We've made a few changes to the way content is served on radionz.co.nz
1. The first is that all static content is now served from a separate domain (static.radionz.net.nz). We are using Nginx for this task because it is faster and more light-weight than Apache.
One benefit is that the browser can make more connections to the site for downloading page elements in parallel.
The second reason we used a completely different domain (instead of a sub-domain such as static.radionz.co.nz) is that it is cookie-less.
The browser does not send any cookies with requests for this static content. If it was on a sub-domain, then any cookies for the domain would be sent with each request. In the case of our home page, this added about 6k to every page request.

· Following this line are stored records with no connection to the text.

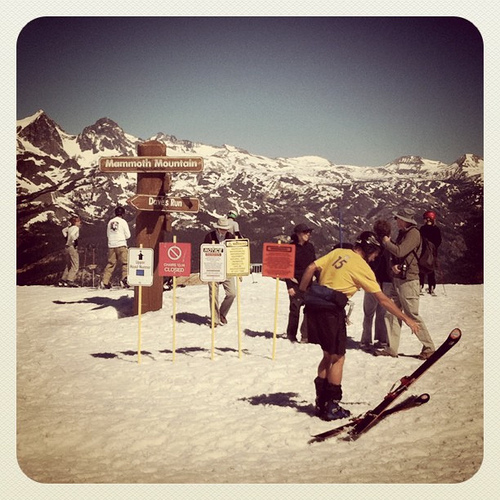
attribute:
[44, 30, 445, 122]
sky — bright blue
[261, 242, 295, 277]
banner — red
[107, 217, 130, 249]
t-shirt — white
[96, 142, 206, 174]
destination signs — brown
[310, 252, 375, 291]
shirt — yellow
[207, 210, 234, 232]
hat — gray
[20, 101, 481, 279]
mountain — rocky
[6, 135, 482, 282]
mountains — peaked, snow covered, rocky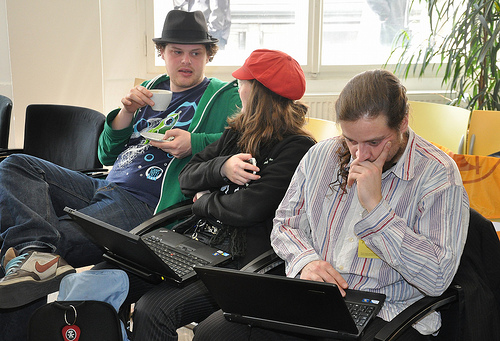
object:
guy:
[0, 9, 239, 341]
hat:
[153, 9, 220, 43]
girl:
[74, 49, 314, 341]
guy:
[189, 69, 466, 340]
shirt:
[269, 126, 467, 337]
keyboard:
[339, 282, 383, 326]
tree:
[383, 0, 500, 110]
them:
[0, 12, 467, 341]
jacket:
[171, 127, 314, 269]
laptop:
[61, 206, 232, 289]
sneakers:
[3, 253, 76, 299]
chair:
[0, 104, 107, 175]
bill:
[232, 49, 306, 100]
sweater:
[99, 77, 243, 214]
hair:
[323, 69, 409, 202]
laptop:
[193, 266, 387, 340]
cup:
[144, 90, 172, 111]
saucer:
[140, 133, 175, 143]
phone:
[229, 158, 256, 184]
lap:
[123, 231, 235, 287]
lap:
[263, 282, 390, 339]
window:
[155, 0, 310, 65]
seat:
[401, 101, 470, 153]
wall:
[6, 5, 103, 114]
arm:
[135, 203, 191, 240]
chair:
[157, 131, 237, 218]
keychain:
[58, 303, 79, 337]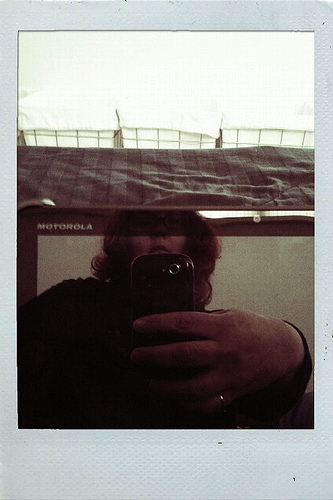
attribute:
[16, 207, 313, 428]
woman — reflected, photographing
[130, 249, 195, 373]
phone — black, silver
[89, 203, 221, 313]
hair — curly, short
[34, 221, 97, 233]
label — brand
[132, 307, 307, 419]
hand — reflected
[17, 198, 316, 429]
cellphone — held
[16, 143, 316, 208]
awning — striped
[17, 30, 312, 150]
sky — daytime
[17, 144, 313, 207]
drapes — covering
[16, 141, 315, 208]
blanket — striped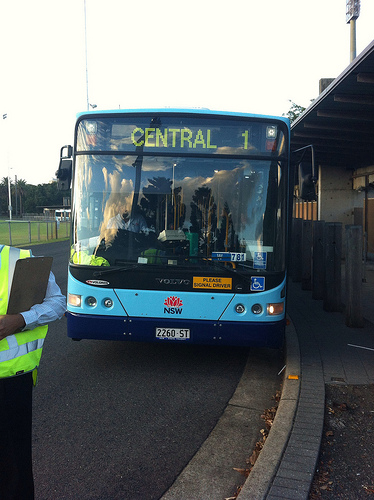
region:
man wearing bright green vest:
[0, 240, 49, 385]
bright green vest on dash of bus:
[69, 245, 108, 269]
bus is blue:
[56, 108, 318, 346]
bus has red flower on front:
[163, 293, 184, 308]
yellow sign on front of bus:
[191, 275, 233, 292]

One of the NZ sites I tested while working on this has 65K of cookies sent for static assets on the home page. Someone has to pay for that wasted bandwidth.
2. The expiry date of static content is set one year in the future, and assets are marked as Cache-Control: Public.
This tells any application that the content passes through (including the end-user's browser) that the content can be cached, and that it won't expire for a year.
Intermediate caches (like the ones most ISPs have) are more likely to keep a copy of the assets and pass them on instead coming back to our servers. The browser will also check the content in its local cache and only fetch items that have expired.
The net effect is fewer requests for static assets. The makes for less bandwidth used by the client, and less bandwidth paid for by us.
Initial tests show that browsing between two recently visited pages (or pages that are cached locally) is about 100% faster than before the changes. Pages that are not already cached are about 15% faster due to nginx serving files more efficiently and the gzipping of our HTML content. Previously we did not gzip html content because of the relatively high server load, but nginx seems to be able to do this without any impact.
In fact, the overall server load has been reduced by about 10%.
For those who are interested, browse around the site with the Firebug Net tab open and watch how the content loads. You'll notice two things. The first is that subsequent visits to the page only get the main page and the two analytic scripts. The second is that the page fully renders quickly, even though the browser is still getting content. This was achieved by careful placement of the CSS and JS files in the HTML markup.
The site now gets a YSlow 'A' rating (excluding the CDN test, which is not relevant to us).